O Rock in Rio é onde o rock vai para morrer. Por Kiko Nogueira

Atualizado em 19 de setembro de 2015 às 17:43
Encalhou
Encalhou

 

O Procon está multando o Rock in Rio por causa do vazamento de esgoto num dos banheiros femininos. Foi ao lado de um lugar concorrido, um paredão com o nome de todas as estrelas do festival.

Apesar do fedor de urina e de outras essências não identificadas, as pessoas não estavam nem aí: tiravam lá sua fotinho e um abraço.

De certa forma, resume o evento. A música é o que menos importa (o que é aquela massa insossa servida pelo One Republic, com seu vocalista emulando um castratto, abusando do falsete e da falsa simpatia?).

**TAREFA A:** Reproduza palavra por palavra o trecho do texto sobre o Rock in Rio, começando com "O Procon está" e seguindo até "e um abraço.".
O texto e os registros vêm de fontes diferentes.

**DADOS:**
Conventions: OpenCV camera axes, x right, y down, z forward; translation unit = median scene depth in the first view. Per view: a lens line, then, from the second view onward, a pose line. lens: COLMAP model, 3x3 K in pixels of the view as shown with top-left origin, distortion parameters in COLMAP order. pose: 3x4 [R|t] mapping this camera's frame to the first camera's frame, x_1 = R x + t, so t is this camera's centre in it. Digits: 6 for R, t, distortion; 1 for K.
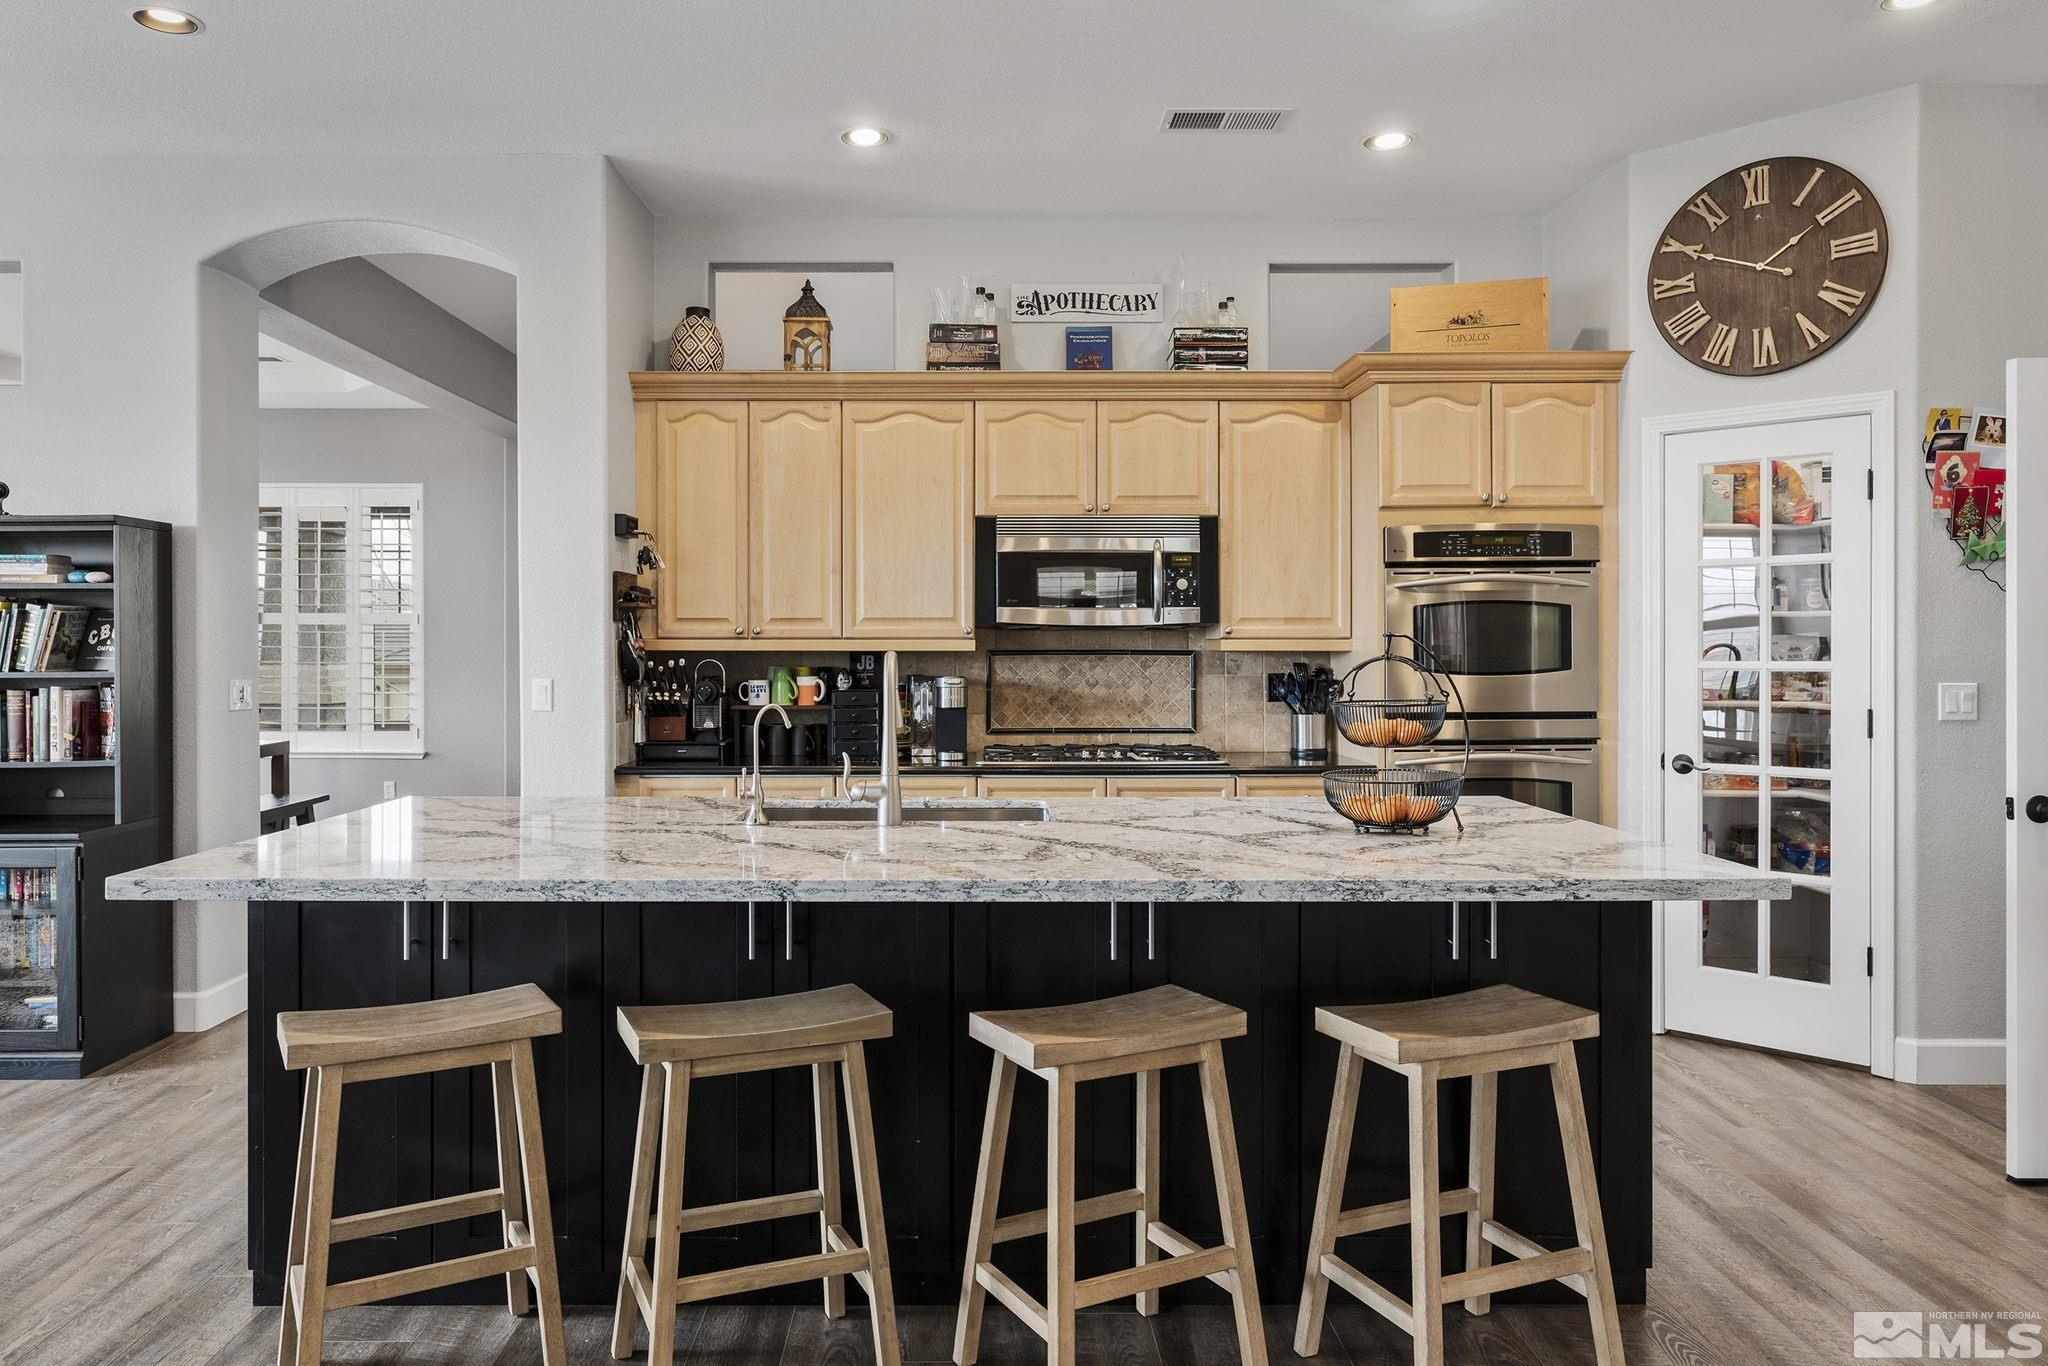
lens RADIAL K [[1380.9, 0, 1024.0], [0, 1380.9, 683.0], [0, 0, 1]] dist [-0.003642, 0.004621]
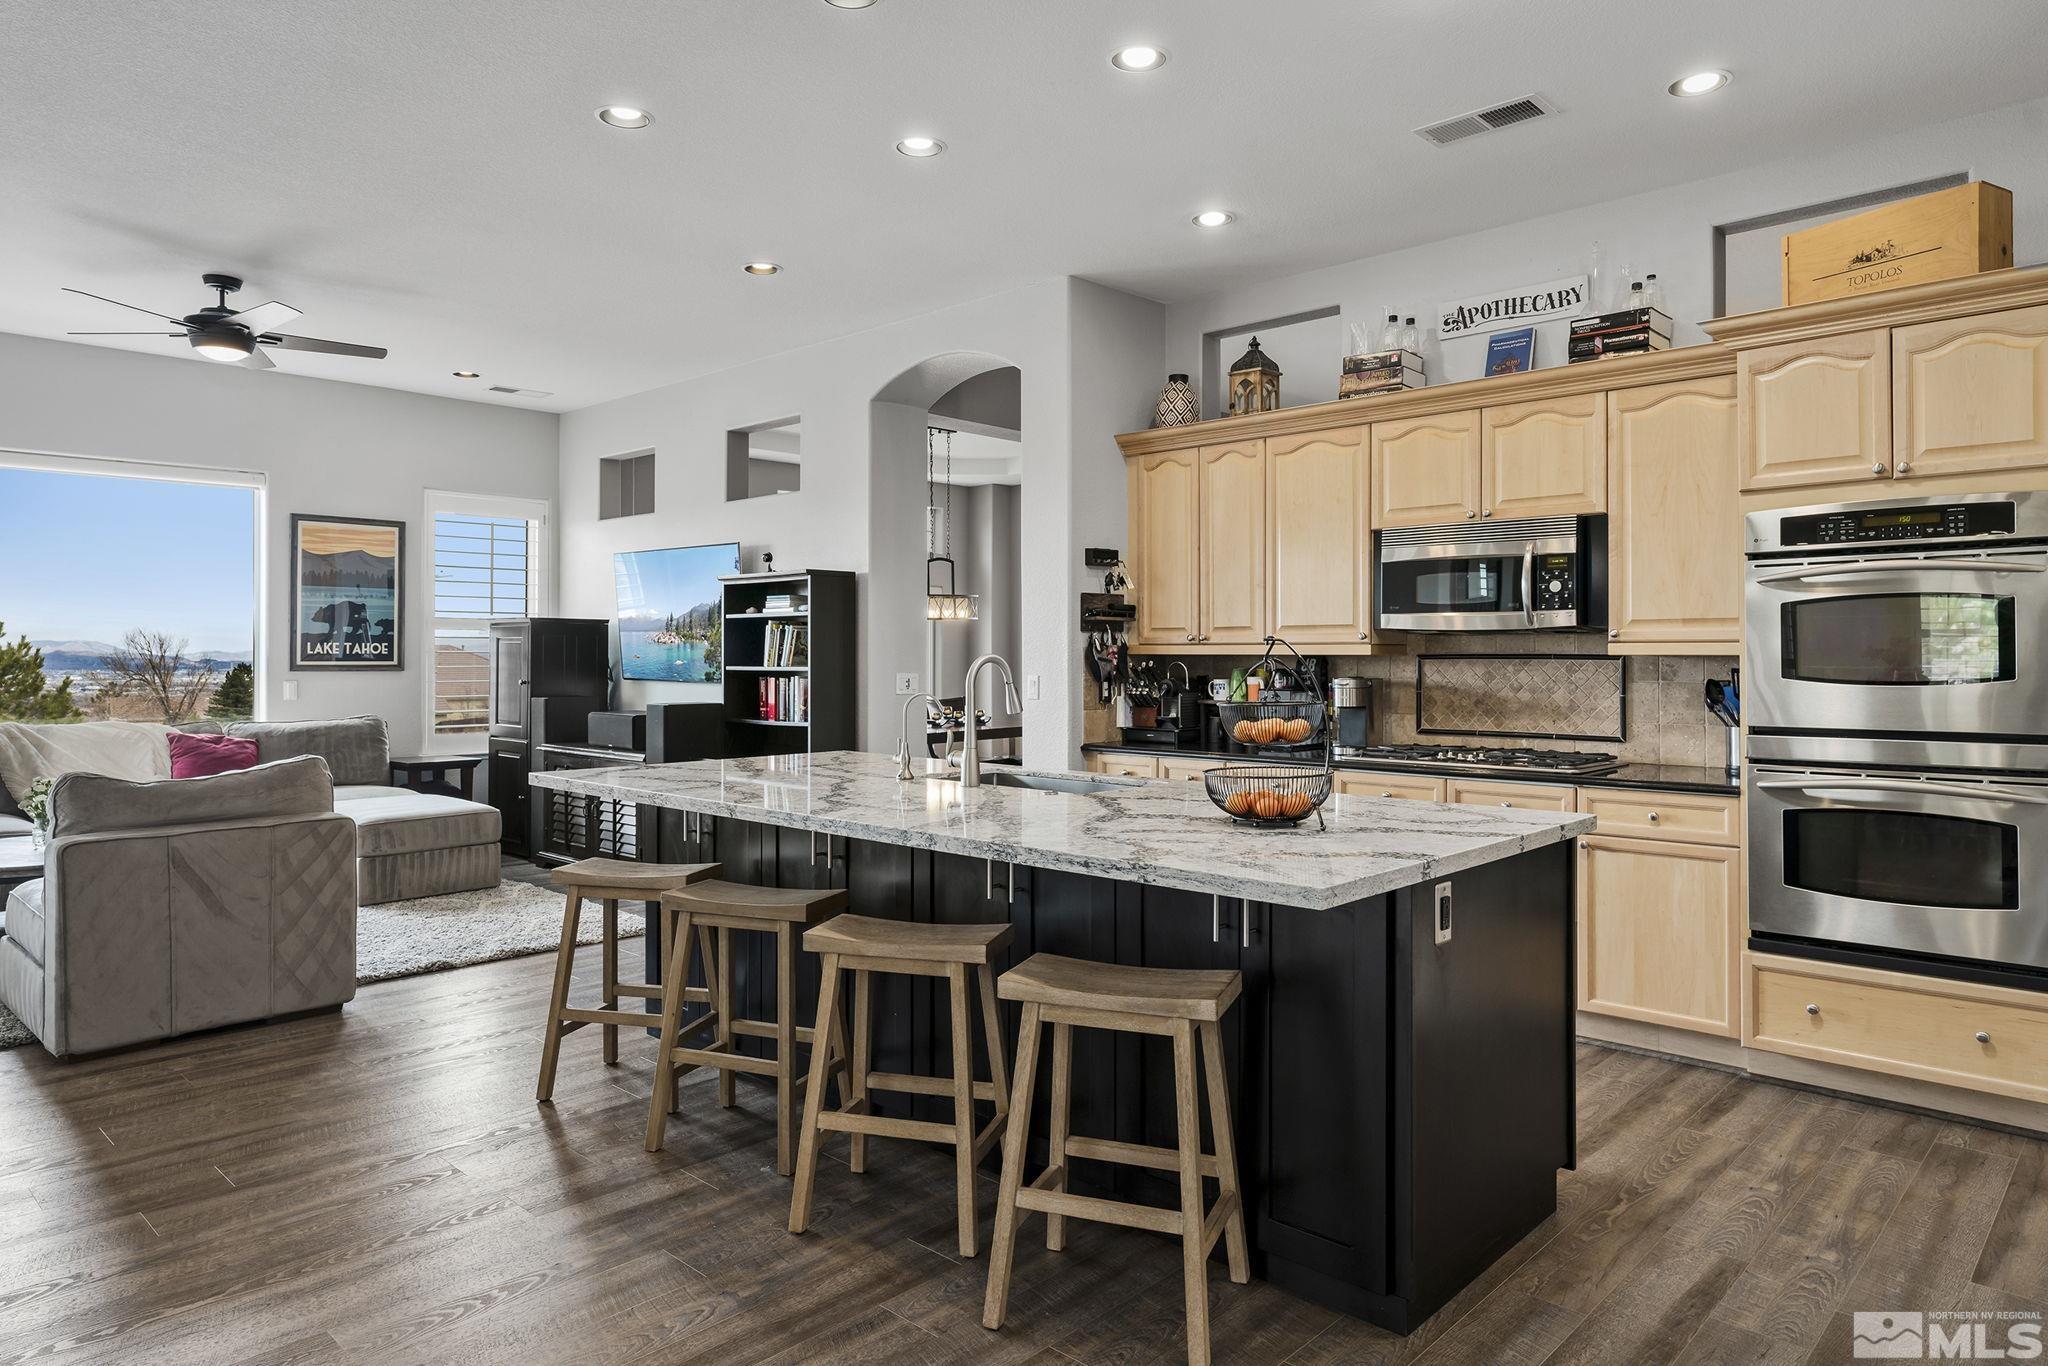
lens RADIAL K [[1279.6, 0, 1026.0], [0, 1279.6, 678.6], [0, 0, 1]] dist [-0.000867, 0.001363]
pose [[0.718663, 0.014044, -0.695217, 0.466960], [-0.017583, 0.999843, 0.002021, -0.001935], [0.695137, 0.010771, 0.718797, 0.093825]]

**TAREFA B:** Cite fielmente todas as linhas dos registros, deixando as imagens de fora.

**RESPOSTA A:**
O Procon está multando o Rock in Rio por causa do vazamento de esgoto num dos banheiros femininos. Foi ao lado de um lugar concorrido, um paredão com o nome de todas as estrelas do festival.

Apesar do fedor de urina e de outras essências não identificadas, as pessoas não estavam nem aí: tiravam lá sua fotinho e um abraço.

**RESPOSTA B:**
Conventions: OpenCV camera axes, x right, y down, z forward; translation unit = median scene depth in the first view. Per view: a lens line, then, from the second view onward, a pose line. lens: COLMAP model, 3x3 K in pixels of the view as shown with top-left origin, distortion parameters in COLMAP order. pose: 3x4 [R|t] mapping this camera's frame to the first camera's frame, x_1 = R x + t, so t is this camera's centre in it. Digits: 6 for R, t, distortion; 1 for K.
lens RADIAL K [[1380.9, 0, 1024.0], [0, 1380.9, 683.0], [0, 0, 1]] dist [-0.003642, 0.004621]
lens RADIAL K [[1279.6, 0, 1026.0], [0, 1279.6, 678.6], [0, 0, 1]] dist [-0.000867, 0.001363]
pose [[0.718663, 0.014044, -0.695217, 0.466960], [-0.017583, 0.999843, 0.002021, -0.001935], [0.695137, 0.010771, 0.718797, 0.093825]]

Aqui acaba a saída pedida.